Word for word, restate the listing; omit the pictures.

..............................

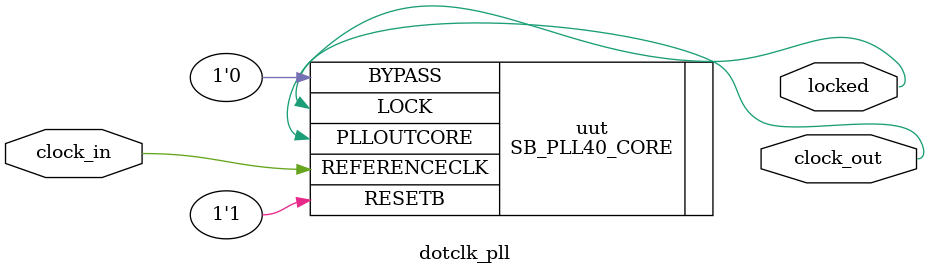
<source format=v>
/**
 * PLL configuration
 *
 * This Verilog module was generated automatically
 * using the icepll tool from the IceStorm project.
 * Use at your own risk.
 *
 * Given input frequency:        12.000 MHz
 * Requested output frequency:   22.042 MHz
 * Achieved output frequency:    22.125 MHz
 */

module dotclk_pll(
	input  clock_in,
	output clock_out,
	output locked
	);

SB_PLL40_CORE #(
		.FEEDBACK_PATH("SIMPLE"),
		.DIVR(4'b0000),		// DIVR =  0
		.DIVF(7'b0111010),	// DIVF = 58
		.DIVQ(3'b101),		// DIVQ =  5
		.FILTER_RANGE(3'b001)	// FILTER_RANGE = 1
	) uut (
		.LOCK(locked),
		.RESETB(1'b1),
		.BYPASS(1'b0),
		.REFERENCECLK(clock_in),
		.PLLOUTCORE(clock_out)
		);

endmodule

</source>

..............................

## Solution for this task:
<source format=v>
/**
 * PLL configuration
 *
 * This Verilog module was generated automatically
 * using the icepll tool from the IceStorm project.
 * Use at your own risk.
 *
 * Given input frequency:        12.000 MHz
 * Requested output frequency:   22.042 MHz
 * Achieved output frequency:    22.125 MHz
 */

module dotclk_pll(
	input  clock_in,
	output clock_out,
	output locked
	);

SB_PLL40_CORE #(
		.FEEDBACK_PATH("SIMPLE"),
		.DIVR(4'b0000),		// DIVR =  0
		.DIVF(7'b0111010),	// DIVF = 58
		.DIVQ(3'b101),		// DIVQ =  5
		.FILTER_RANGE(3'b001)	// FILTER_RANGE = 1
	) uut (
		.LOCK(locked),
		.RESETB(1'b1),
		.BYPASS(1'b0),
		.REFERENCECLK(clock_in),
		.PLLOUTCORE(clock_out)
		);

endmodule

</source>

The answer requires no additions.